Line by line, copy the records below exactly.

**Stored data entries:**

-=-=-

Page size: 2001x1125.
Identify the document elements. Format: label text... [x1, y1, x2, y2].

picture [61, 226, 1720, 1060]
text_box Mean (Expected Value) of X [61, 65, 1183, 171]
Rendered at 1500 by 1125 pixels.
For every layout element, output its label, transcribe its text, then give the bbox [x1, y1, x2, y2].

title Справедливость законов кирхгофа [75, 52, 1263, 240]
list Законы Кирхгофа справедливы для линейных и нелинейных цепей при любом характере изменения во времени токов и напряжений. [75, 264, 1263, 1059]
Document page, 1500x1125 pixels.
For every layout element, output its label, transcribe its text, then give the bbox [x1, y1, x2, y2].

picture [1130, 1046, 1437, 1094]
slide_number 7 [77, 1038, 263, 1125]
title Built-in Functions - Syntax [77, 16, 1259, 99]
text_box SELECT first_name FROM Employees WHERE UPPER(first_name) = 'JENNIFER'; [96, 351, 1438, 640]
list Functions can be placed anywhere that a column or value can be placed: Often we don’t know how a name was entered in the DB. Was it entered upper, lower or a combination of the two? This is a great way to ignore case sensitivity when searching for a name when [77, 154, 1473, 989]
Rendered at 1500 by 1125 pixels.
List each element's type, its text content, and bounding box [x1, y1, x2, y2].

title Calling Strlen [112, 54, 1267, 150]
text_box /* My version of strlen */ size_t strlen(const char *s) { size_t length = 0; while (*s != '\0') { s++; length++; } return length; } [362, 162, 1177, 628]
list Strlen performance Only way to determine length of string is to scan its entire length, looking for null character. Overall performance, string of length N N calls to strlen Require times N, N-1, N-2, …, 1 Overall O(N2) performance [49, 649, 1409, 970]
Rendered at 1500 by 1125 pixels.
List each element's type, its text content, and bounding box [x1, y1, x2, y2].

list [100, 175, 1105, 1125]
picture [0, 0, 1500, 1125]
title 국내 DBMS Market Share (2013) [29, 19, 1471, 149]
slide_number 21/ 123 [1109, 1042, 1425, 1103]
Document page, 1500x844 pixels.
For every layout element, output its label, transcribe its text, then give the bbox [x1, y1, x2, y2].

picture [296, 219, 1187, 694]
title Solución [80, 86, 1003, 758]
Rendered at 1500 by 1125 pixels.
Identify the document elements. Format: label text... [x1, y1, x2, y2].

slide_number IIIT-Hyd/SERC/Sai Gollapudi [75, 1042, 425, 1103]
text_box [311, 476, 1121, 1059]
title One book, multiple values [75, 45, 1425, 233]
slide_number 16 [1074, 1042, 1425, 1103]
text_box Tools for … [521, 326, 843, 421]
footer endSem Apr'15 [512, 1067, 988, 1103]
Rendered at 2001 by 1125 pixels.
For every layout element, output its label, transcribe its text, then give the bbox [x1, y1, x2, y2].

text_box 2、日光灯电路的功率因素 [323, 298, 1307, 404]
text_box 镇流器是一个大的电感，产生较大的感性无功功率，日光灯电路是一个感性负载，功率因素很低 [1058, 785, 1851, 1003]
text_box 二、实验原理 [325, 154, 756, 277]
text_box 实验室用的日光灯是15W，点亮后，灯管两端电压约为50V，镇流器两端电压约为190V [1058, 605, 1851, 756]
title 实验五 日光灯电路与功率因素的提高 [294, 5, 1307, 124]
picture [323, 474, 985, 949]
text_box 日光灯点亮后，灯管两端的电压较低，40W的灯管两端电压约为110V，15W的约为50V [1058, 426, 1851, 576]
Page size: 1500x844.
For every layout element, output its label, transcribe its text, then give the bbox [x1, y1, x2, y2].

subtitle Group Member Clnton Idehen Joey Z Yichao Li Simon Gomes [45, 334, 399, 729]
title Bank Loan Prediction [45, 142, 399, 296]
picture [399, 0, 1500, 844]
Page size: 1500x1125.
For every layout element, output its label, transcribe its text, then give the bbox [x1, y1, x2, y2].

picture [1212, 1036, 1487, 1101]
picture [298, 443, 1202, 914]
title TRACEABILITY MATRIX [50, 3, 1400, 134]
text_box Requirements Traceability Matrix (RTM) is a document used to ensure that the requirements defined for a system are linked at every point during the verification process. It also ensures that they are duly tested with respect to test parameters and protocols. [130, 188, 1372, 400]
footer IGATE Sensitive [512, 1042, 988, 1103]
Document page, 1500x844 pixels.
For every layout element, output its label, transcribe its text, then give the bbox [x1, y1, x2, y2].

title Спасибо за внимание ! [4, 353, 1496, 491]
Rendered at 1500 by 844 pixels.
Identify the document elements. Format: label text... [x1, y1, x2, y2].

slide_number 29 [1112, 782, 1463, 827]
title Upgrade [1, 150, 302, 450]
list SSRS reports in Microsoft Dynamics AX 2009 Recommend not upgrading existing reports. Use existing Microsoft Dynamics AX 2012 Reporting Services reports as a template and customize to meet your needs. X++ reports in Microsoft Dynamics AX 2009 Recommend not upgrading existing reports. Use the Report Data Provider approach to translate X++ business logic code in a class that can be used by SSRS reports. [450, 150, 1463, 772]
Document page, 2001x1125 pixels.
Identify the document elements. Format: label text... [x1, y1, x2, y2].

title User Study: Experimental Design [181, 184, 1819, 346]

-=-=-

**TASK ANSWER:**
Page size: 2001x1125.
Identify the document elements. Format: label text... [x1, y1, x2, y2].

picture [61, 226, 1720, 1060]
text_box Mean (Expected Value) of X [61, 65, 1183, 171]
Rendered at 1500 by 1125 pixels.
For every layout element, output its label, transcribe its text, then give the bbox [x1, y1, x2, y2].

title Справедливость законов кирхгофа [75, 52, 1263, 240]
list Законы Кирхгофа справедливы для линейных и нелинейных цепей при любом характере изменения во времени токов и напряжений. [75, 264, 1263, 1059]
Document page, 1500x1125 pixels.
For every layout element, output its label, transcribe its text, then give the bbox [x1, y1, x2, y2].

picture [1130, 1046, 1437, 1094]
slide_number 7 [77, 1038, 263, 1125]
title Built-in Functions - Syntax [77, 16, 1259, 99]
text_box SELECT first_name FROM Employees WHERE UPPER(first_name) = 'JENNIFER'; [96, 351, 1438, 640]
list Functions can be placed anywhere that a column or value can be placed: Often we don’t know how a name was entered in the DB. Was it entered upper, lower or a combination of the two? This is a great way to ignore case sensitivity when searching for a name when [77, 154, 1473, 989]
Rendered at 1500 by 1125 pixels.
List each element's type, its text content, and bounding box [x1, y1, x2, y2].

title Calling Strlen [112, 54, 1267, 150]
text_box /* My version of strlen */ size_t strlen(const char *s) { size_t length = 0; while (*s != '\0') { s++; length++; } return length; } [362, 162, 1177, 628]
list Strlen performance Only way to determine length of string is to scan its entire length, looking for null character. Overall performance, string of length N N calls to strlen Require times N, N-1, N-2, …, 1 Overall O(N2) performance [49, 649, 1409, 970]
Rendered at 1500 by 1125 pixels.
List each element's type, its text content, and bounding box [x1, y1, x2, y2].

list [100, 175, 1105, 1125]
picture [0, 0, 1500, 1125]
title 국내 DBMS Market Share (2013) [29, 19, 1471, 149]
slide_number 21/ 123 [1109, 1042, 1425, 1103]
Document page, 1500x844 pixels.
For every layout element, output its label, transcribe its text, then give the bbox [x1, y1, x2, y2].

picture [296, 219, 1187, 694]
title Solución [80, 86, 1003, 758]
Rendered at 1500 by 1125 pixels.
Identify the document elements. Format: label text... [x1, y1, x2, y2].

slide_number IIIT-Hyd/SERC/Sai Gollapudi [75, 1042, 425, 1103]
text_box [311, 476, 1121, 1059]
title One book, multiple values [75, 45, 1425, 233]
slide_number 16 [1074, 1042, 1425, 1103]
text_box Tools for … [521, 326, 843, 421]
footer endSem Apr'15 [512, 1067, 988, 1103]
Rendered at 2001 by 1125 pixels.
For every layout element, output its label, transcribe its text, then give the bbox [x1, y1, x2, y2].

text_box 2、日光灯电路的功率因素 [323, 298, 1307, 404]
text_box 镇流器是一个大的电感，产生较大的感性无功功率，日光灯电路是一个感性负载，功率因素很低 [1058, 785, 1851, 1003]
text_box 二、实验原理 [325, 154, 756, 277]
text_box 实验室用的日光灯是15W，点亮后，灯管两端电压约为50V，镇流器两端电压约为190V [1058, 605, 1851, 756]
title 实验五 日光灯电路与功率因素的提高 [294, 5, 1307, 124]
picture [323, 474, 985, 949]
text_box 日光灯点亮后，灯管两端的电压较低，40W的灯管两端电压约为110V，15W的约为50V [1058, 426, 1851, 576]
Page size: 1500x844.
For every layout element, output its label, transcribe its text, then give the bbox [x1, y1, x2, y2].

subtitle Group Member Clnton Idehen Joey Z Yichao Li Simon Gomes [45, 334, 399, 729]
title Bank Loan Prediction [45, 142, 399, 296]
picture [399, 0, 1500, 844]
Page size: 1500x1125.
For every layout element, output its label, transcribe its text, then give the bbox [x1, y1, x2, y2].

picture [1212, 1036, 1487, 1101]
picture [298, 443, 1202, 914]
title TRACEABILITY MATRIX [50, 3, 1400, 134]
text_box Requirements Traceability Matrix (RTM) is a document used to ensure that the requirements defined for a system are linked at every point during the verification process. It also ensures that they are duly tested with respect to test parameters and protocols. [130, 188, 1372, 400]
footer IGATE Sensitive [512, 1042, 988, 1103]
Document page, 1500x844 pixels.
For every layout element, output its label, transcribe its text, then give the bbox [x1, y1, x2, y2].

title Спасибо за внимание ! [4, 353, 1496, 491]
Rendered at 1500 by 844 pixels.
Identify the document elements. Format: label text... [x1, y1, x2, y2].

slide_number 29 [1112, 782, 1463, 827]
title Upgrade [1, 150, 302, 450]
list SSRS reports in Microsoft Dynamics AX 2009 Recommend not upgrading existing reports. Use existing Microsoft Dynamics AX 2012 Reporting Services reports as a template and customize to meet your needs. X++ reports in Microsoft Dynamics AX 2009 Recommend not upgrading existing reports. Use the Report Data Provider approach to translate X++ business logic code in a class that can be used by SSRS reports. [450, 150, 1463, 772]
Document page, 2001x1125 pixels.
Identify the document elements. Format: label text... [x1, y1, x2, y2].

title User Study: Experimental Design [181, 184, 1819, 346]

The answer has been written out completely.